Adiponectin could have a role in the reduction of leptin levels 32, 33. In our study, we did not find differences in adiponectin levels between patients with cancer and those without.

It has been postulated that the L/A ratio could be more useful as a biomarker because both hormones included in this formula are antagonistic in their final effect on tumourigenesis. Until now, this ratio has not been widely used in prospective studies. In our study, the L/A ratio increase was lower than that of leptin alone. Therefore, this variable could indicate that a metabolic adjustment is taking place that has protective effects against the increasing leptin levels.
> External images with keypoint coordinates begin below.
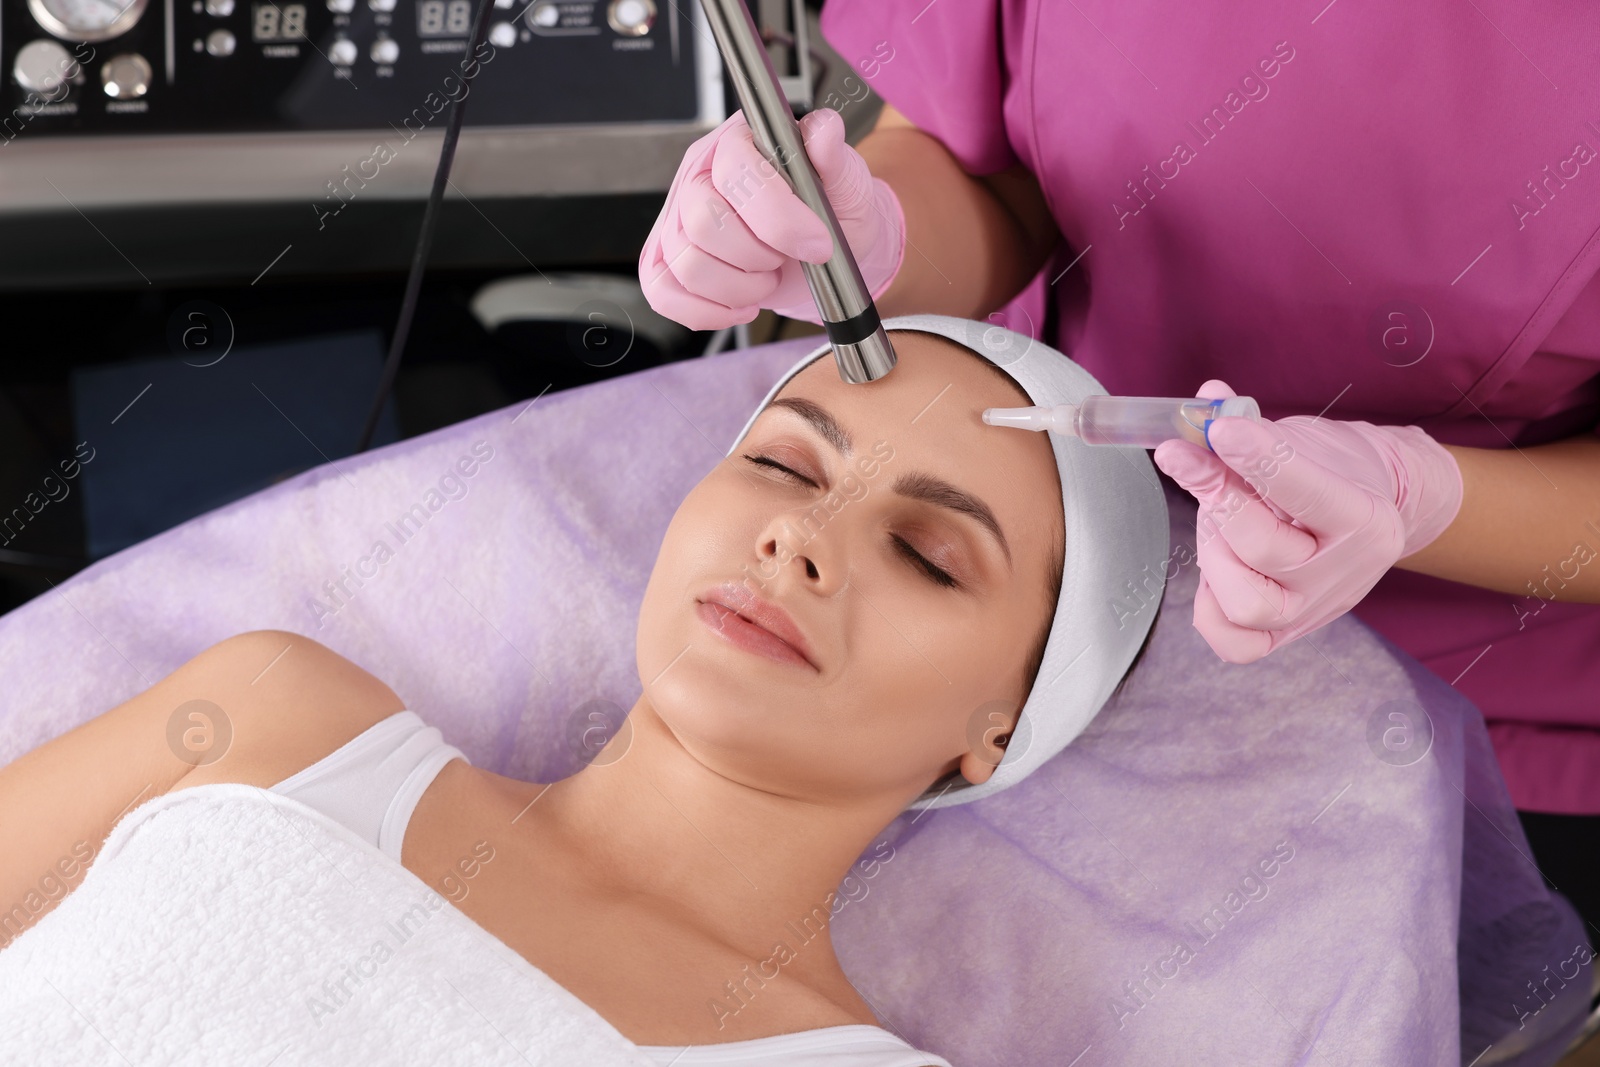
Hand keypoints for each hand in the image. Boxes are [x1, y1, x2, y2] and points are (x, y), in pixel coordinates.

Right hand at [638, 107, 905, 330]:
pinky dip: (708, 311)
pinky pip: (663, 293)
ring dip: (740, 288)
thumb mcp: (845, 181)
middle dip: (757, 256)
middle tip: (784, 257)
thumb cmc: (830, 209)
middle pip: (703, 223)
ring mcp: (676, 221)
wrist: (820, 250)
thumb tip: (824, 131)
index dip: (778, 219)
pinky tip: (742, 306)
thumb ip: (833, 157)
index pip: (737, 174)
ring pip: (689, 265)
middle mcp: (697, 178)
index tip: (817, 244)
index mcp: (735, 144)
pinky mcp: (667, 262)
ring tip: (767, 277)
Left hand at [1152, 380, 1463, 662]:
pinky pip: (1234, 645)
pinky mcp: (1286, 635)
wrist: (1373, 510)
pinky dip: (1209, 609)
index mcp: (1365, 518)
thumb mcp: (1302, 438)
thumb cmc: (1332, 469)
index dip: (1256, 458)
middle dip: (1219, 502)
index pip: (1304, 491)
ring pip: (1244, 603)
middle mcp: (1343, 573)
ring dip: (1213, 555)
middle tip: (1202, 468)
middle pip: (1262, 548)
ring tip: (1217, 522)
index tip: (1218, 430)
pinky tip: (1215, 566)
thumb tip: (1205, 400)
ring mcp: (1313, 611)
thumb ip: (1250, 423)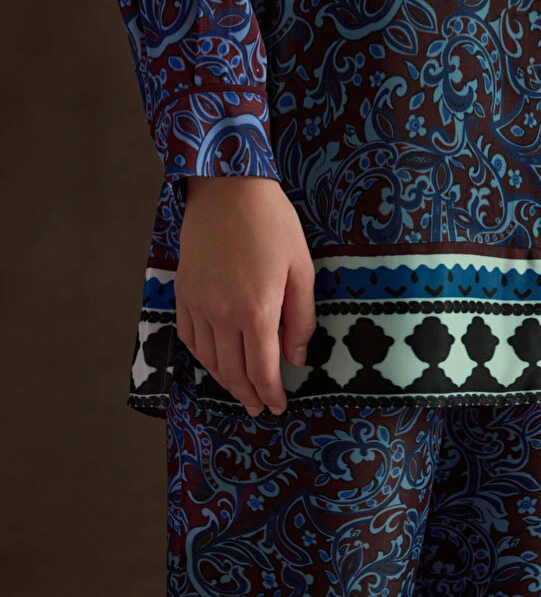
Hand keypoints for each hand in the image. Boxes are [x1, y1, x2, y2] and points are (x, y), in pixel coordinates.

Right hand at [174, 175, 316, 415]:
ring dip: (225, 382)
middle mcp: (223, 314)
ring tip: (240, 392)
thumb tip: (297, 357)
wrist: (228, 189)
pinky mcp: (183, 293)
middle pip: (233, 372)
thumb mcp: (301, 268)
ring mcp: (198, 304)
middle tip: (259, 407)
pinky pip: (189, 337)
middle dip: (249, 395)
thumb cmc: (271, 224)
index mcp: (257, 310)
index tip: (279, 406)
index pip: (263, 369)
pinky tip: (214, 361)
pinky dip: (202, 357)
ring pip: (209, 360)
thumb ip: (301, 318)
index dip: (271, 393)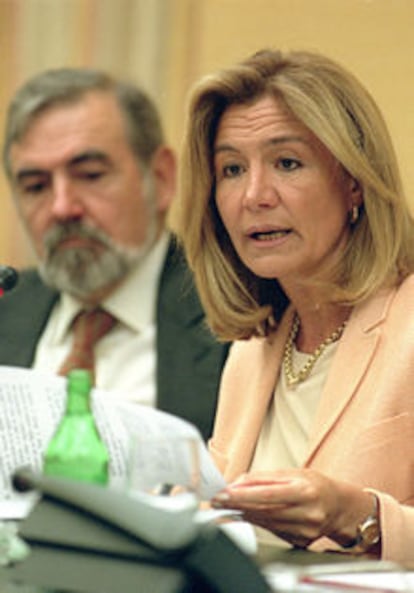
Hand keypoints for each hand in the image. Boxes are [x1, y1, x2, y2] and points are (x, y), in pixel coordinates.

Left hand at [211, 468, 373, 548]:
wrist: (339, 507)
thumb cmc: (315, 485)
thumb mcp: (293, 472)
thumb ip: (264, 478)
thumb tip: (238, 482)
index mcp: (306, 491)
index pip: (268, 494)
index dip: (243, 495)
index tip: (224, 493)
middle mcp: (307, 513)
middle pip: (264, 510)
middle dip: (237, 504)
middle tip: (217, 499)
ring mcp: (304, 531)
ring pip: (265, 522)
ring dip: (243, 513)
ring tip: (227, 504)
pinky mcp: (300, 541)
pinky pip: (271, 531)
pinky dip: (256, 521)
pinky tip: (246, 514)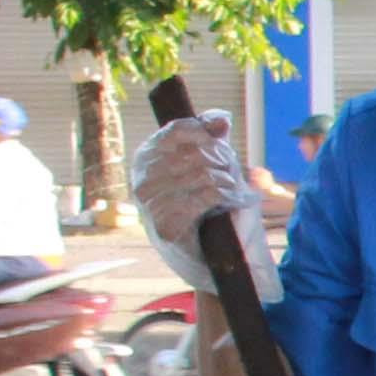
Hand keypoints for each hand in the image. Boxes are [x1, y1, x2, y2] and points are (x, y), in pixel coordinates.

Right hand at [132, 114, 275, 307]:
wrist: (209, 255)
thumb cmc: (207, 204)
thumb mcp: (209, 164)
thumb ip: (211, 138)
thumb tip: (221, 120)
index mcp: (146, 157)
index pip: (176, 130)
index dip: (205, 134)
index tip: (222, 145)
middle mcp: (142, 180)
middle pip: (194, 154)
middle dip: (223, 162)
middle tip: (233, 175)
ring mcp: (150, 206)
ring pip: (201, 175)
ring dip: (227, 181)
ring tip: (233, 189)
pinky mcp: (165, 226)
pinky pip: (202, 199)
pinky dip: (224, 197)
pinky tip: (230, 201)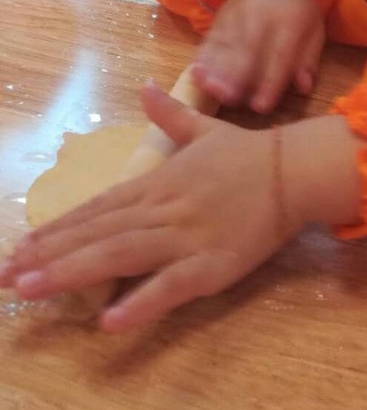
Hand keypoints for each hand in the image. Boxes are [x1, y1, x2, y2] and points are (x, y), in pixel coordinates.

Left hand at [0, 86, 362, 331]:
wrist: (294, 170)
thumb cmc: (248, 154)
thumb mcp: (205, 127)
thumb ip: (170, 114)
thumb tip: (147, 87)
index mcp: (159, 180)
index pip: (98, 206)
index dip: (58, 228)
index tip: (21, 246)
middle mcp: (163, 208)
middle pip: (97, 232)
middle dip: (49, 255)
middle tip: (7, 276)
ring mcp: (185, 237)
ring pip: (119, 255)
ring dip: (72, 273)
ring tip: (30, 290)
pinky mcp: (211, 265)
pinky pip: (170, 286)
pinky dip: (139, 303)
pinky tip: (108, 322)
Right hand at [191, 0, 324, 112]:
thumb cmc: (298, 11)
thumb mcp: (314, 31)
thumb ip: (308, 60)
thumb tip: (304, 87)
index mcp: (290, 20)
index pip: (279, 55)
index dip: (270, 82)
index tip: (262, 107)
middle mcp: (261, 16)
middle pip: (248, 49)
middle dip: (238, 76)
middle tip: (230, 100)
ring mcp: (237, 15)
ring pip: (226, 45)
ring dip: (217, 69)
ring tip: (211, 90)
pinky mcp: (220, 17)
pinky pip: (210, 38)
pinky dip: (203, 57)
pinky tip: (196, 74)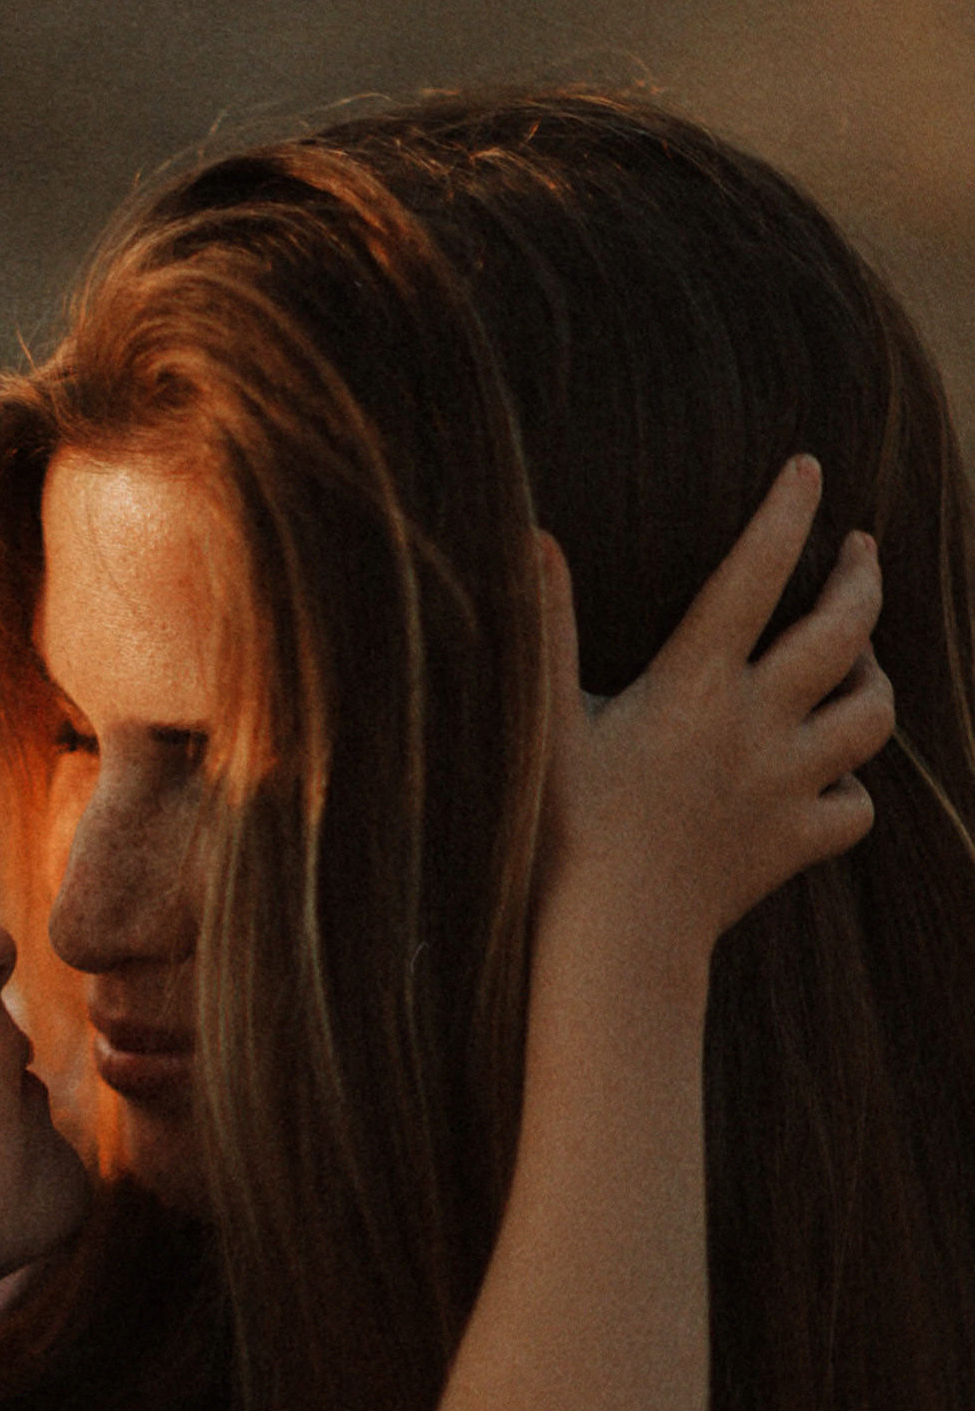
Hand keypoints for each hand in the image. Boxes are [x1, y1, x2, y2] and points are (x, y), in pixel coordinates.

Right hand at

It could be possible to reduce this ratio by correcting the patient's diet, which would modify the susceptibility to cancer through the inhibition of the leptin pathway. With regard to the CA 15‐3, it seems that obese patients are more susceptible to increased levels of this marker regardless of the cancer diagnosis.

Interestingly, in our work, it was observed that patients with lab values above the cut‐off values for the biomarkers included in the tetrad have differential expression of oestrogen and progesterone in their cancer cells (ER+/PR+; 39).

This study demonstrates the usefulness of using BMI, leptin levels, the L/A ratio and CA 15‐3 levels together as biomarkers for breast cancer. Further prospective and longitudinal studies should be conducted in order to corroborate this conclusion. Using the biomarkers proposed here would provide more information about the association between obesity and breast cancer as well as some benign conditions such as fibroadenomas and fibrocystic breast disease.